> **Supplied text**:
1. Seth Beer, 1B/OF, Clemson (BA Rank: 46)
4YR • 6-2 • 195 • L-R •
Over the last three seasons, Beer has been one of college baseball’s brightest stars—and not just because of his infinitely punnable last name. Beer made a huge splash in 2016, enrolling early at Clemson and playing his freshman season when he could have been a senior in high school. He won BA’s Freshman of the Year Award that season by hitting .369/.535/.700 with 18 home runs—several in clutch, game-deciding moments. Since that season, though, Beer has hit for less contact, batting .277/.421/.561 with 14 home runs through 173 at-bats this spring. While there’s little doubt in Beer’s power—earning some 70 grades on the 20-80 scouting scale—his other tools are points of concern for scouts. Beer boasts exceptional pitch recognition and plate discipline, but some evaluators are more bullish on his hit tool than others due to his lack of a wood-bat track record. An accomplished swimmer who at one point was on track to compete in the Olympics, Beer’s swimmer’s body hasn’t translated into defensive ability on the field. He’s a poor runner, and his inefficient routes give him little chance of sticking in the outfield at the next level. He’s been an inconsistent first baseman as well, and doesn’t have a clear position heading into the draft. The team that drafts Beer will do so because of its belief in his power, plate discipline and overall hit tool. He has game-changing pop, but he’ll need to continue to hit and find a defensive home in order to move up the professional ranks.

2. Adam Hill, RHP, South Carolina (BA Rank: 81)

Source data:
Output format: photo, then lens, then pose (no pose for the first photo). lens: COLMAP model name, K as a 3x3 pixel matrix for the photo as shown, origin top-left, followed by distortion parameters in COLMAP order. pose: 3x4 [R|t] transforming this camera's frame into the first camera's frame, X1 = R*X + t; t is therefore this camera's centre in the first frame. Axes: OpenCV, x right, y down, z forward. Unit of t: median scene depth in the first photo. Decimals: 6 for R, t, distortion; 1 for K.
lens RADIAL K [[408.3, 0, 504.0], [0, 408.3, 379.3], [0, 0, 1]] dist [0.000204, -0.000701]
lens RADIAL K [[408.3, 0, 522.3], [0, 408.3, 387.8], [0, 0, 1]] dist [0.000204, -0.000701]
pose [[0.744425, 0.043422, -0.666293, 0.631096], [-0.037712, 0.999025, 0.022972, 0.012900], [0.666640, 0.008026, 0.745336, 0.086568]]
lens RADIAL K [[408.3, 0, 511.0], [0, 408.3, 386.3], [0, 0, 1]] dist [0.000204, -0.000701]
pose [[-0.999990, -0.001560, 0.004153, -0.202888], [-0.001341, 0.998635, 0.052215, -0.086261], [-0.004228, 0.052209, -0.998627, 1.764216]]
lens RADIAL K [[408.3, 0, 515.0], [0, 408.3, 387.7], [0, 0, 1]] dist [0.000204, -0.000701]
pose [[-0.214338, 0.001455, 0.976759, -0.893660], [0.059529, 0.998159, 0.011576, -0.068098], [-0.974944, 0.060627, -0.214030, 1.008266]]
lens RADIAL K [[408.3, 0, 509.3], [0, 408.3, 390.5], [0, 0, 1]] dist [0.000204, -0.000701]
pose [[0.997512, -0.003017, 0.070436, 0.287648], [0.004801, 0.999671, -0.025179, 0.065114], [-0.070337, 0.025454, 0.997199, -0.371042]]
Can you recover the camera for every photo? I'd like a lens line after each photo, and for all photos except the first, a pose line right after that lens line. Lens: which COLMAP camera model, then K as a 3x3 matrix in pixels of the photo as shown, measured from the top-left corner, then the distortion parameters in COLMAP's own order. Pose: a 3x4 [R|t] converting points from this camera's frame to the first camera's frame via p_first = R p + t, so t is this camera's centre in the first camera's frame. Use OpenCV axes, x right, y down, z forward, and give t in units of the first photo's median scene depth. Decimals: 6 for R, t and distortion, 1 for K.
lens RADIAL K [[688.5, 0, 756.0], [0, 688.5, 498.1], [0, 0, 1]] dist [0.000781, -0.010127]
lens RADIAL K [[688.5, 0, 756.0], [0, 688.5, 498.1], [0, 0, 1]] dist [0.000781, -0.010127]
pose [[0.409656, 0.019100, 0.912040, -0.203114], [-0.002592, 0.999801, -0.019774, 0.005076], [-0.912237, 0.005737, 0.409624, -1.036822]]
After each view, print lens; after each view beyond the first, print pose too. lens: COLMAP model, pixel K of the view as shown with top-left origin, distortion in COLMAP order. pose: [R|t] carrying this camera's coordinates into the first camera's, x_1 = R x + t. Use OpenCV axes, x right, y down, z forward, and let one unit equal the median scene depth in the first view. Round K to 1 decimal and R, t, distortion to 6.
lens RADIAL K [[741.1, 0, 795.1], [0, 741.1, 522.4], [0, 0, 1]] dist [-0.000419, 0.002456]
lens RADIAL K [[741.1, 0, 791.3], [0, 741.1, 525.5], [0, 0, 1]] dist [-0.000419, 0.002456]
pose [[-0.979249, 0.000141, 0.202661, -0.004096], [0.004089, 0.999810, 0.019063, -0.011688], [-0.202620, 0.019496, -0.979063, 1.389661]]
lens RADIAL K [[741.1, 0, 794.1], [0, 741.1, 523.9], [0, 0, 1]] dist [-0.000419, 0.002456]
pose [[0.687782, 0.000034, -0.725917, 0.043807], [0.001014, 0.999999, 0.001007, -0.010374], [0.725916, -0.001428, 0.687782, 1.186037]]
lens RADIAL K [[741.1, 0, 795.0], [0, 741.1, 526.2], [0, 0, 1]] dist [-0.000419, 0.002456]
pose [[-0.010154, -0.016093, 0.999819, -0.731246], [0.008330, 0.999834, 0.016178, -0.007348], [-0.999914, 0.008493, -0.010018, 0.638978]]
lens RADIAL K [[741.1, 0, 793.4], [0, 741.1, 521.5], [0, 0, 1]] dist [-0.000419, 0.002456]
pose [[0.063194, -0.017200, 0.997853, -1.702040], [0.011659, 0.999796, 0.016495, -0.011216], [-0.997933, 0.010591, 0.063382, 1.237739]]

> **Task**: What award did Seth Beer win in his 2016 freshman season, according to the scouting report on him?

> **Final answer**: BA's Freshman of the Year Award.